Dieses zukunftsorientierte Gestalten zeichne auch den Haushaltsplan 2024 aus. Das Zahlenwerk rechnet zwar mit einem Defizit von 3,71 Mio. Euro. Dem steht aber ein gutes Jahresergebnis aus dem Jahr 2022 gegenüber, so dass der Haushalt „fiktiv“ ausgeglichen werden kann. Deswegen können auch die gemeindlichen Steuer- und Gebührensätze stabil bleiben.

In Summe stehen 51,35 Mio. Euro an Erträgen gegenüber Aufwendungen in Höhe von 55,06 Mio. Euro. Der größte Ausgabenposten bleibt die Kreisumlage. Aber mit fast der Hälfte ihres Haushaltsvolumens sorgt die Gemeinde Wilnsdorf für gute Schulen, sichere Straßen, moderne Feuerwehrausstattung, bezahlbare Bauplätze und mehr. Im Detail wird die Verwaltung im laufenden Jahr u.a.

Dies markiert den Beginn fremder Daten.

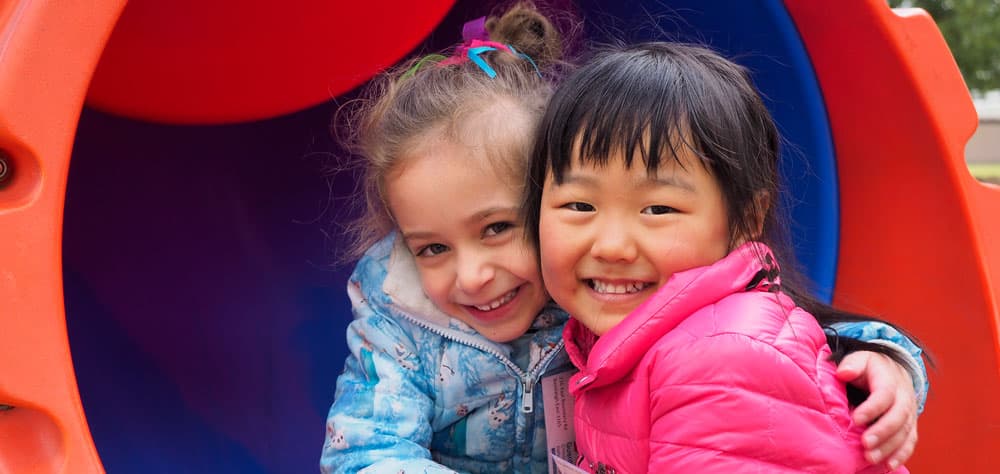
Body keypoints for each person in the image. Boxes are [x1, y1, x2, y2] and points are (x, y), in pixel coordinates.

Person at [321, 4, 926, 473]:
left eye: (499, 229)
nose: (474, 274)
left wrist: (887, 363)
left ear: (543, 205)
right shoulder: (401, 321)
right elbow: (364, 450)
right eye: (432, 248)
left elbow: (783, 335)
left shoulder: (598, 286)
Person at [524, 41, 927, 473]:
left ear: (748, 217)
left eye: (658, 209)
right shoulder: (610, 339)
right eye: (580, 206)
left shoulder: (720, 361)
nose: (611, 246)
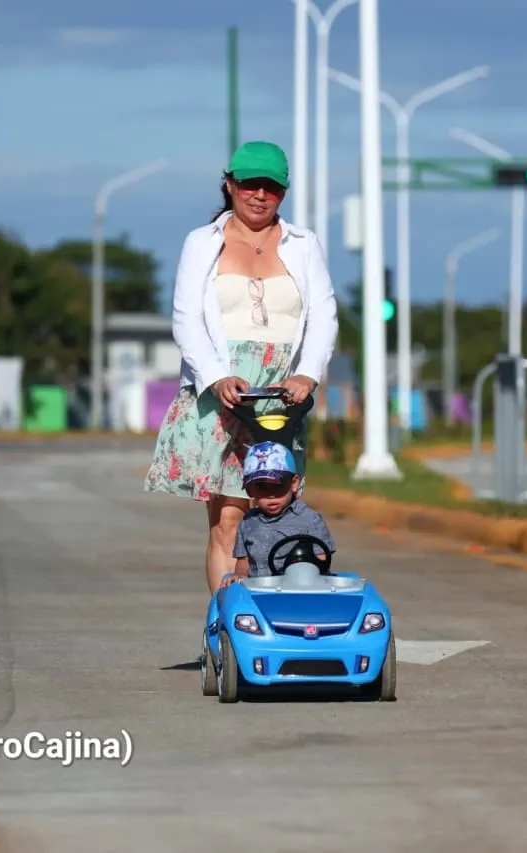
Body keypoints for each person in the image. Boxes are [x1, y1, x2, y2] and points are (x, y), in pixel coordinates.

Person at [142, 140, 339, 594]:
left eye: (271, 187)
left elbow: (324, 315)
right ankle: (228, 628)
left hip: (282, 395)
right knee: (229, 517)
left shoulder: (304, 244)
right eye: (250, 184)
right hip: (223, 391)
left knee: (276, 509)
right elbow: (186, 317)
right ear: (230, 185)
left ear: (283, 194)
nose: (259, 195)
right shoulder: (202, 241)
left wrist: (307, 374)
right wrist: (216, 376)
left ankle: (272, 620)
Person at [222, 441, 335, 587]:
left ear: (293, 483)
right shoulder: (248, 522)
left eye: (278, 486)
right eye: (262, 487)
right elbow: (244, 561)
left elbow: (322, 561)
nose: (271, 495)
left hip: (301, 591)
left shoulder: (310, 520)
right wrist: (240, 576)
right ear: (250, 491)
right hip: (259, 593)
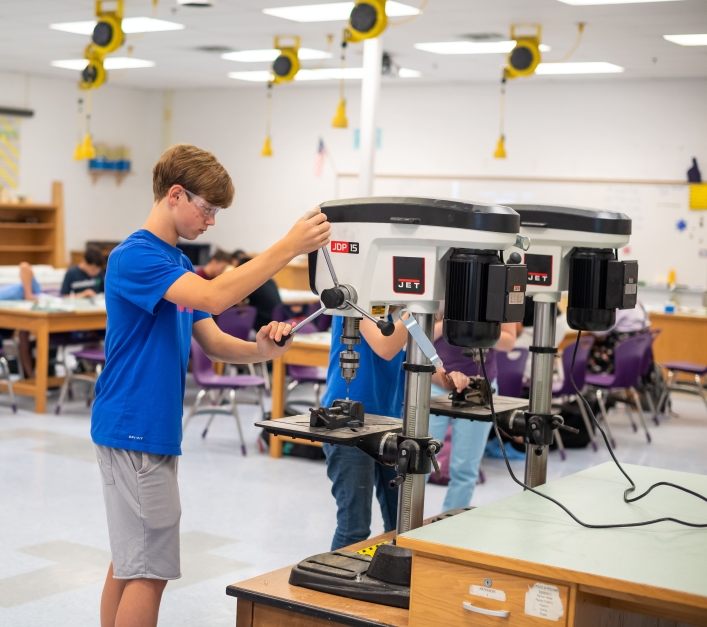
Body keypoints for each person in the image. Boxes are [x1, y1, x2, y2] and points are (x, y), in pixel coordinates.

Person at [92, 144, 330, 627]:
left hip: (146, 426)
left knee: (132, 556)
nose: (212, 221)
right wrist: (287, 246)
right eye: (208, 208)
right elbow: (217, 295)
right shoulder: (136, 256)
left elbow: (214, 340)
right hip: (133, 424)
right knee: (149, 569)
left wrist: (262, 351)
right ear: (175, 195)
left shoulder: (175, 262)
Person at [320, 315, 468, 550]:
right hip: (347, 423)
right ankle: (332, 584)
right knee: (354, 528)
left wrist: (452, 380)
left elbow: (431, 369)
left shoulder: (401, 314)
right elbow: (385, 347)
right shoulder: (354, 300)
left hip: (391, 425)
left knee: (401, 524)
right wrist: (414, 311)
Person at [429, 321, 517, 511]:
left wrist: (479, 330)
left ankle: (450, 526)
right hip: (434, 381)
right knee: (419, 462)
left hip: (479, 385)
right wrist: (451, 326)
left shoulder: (499, 293)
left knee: (465, 469)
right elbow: (416, 335)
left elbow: (509, 342)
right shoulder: (436, 293)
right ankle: (409, 527)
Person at [237, 256, 282, 330]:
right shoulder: (270, 280)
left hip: (263, 325)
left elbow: (238, 301)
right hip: (278, 323)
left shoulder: (251, 283)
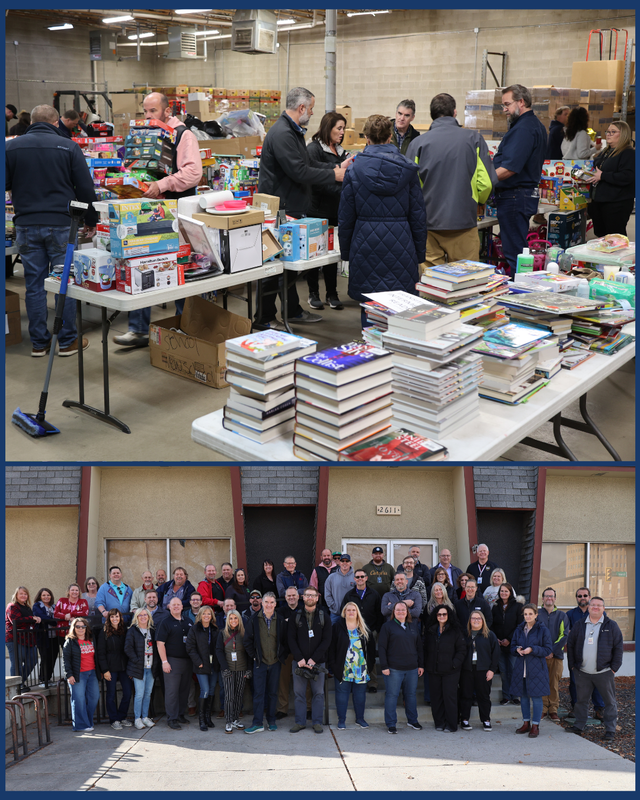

  • neben dem schon laufenden Neubau der Grundschule Wilnsdorf auch die nächsten Schritte für den Neubau des Feuerwehrgerätehauses Oberes Weißtal gehen,
  • PV-Anlagen auf 14 gemeindeeigenen Dächern installieren, die teilweise zuvor noch saniert werden,
  • weitere Brücken, Straße und Wege instandsetzen,
  • wichtige Sicherheit- und Brandschutzarbeiten an den Schulen durchführen lassen,
  • die Löschwasserversorgung verbessern
  • und den neuen Bestattungswald Wilnsdorf gestalten.

Außerdem wird die Verwaltung im Sommer zwei neue Auszubildende begrüßen können. „Die Ausbildung unseres eigenen Nachwuchses liegt mir besonders am Herzen“, unterstrich der Bürgermeister in seiner Haushaltsrede, „damit unsere Gemeindeverwaltung ihre wichtigen Aufgaben auch noch morgen erfüllen kann“.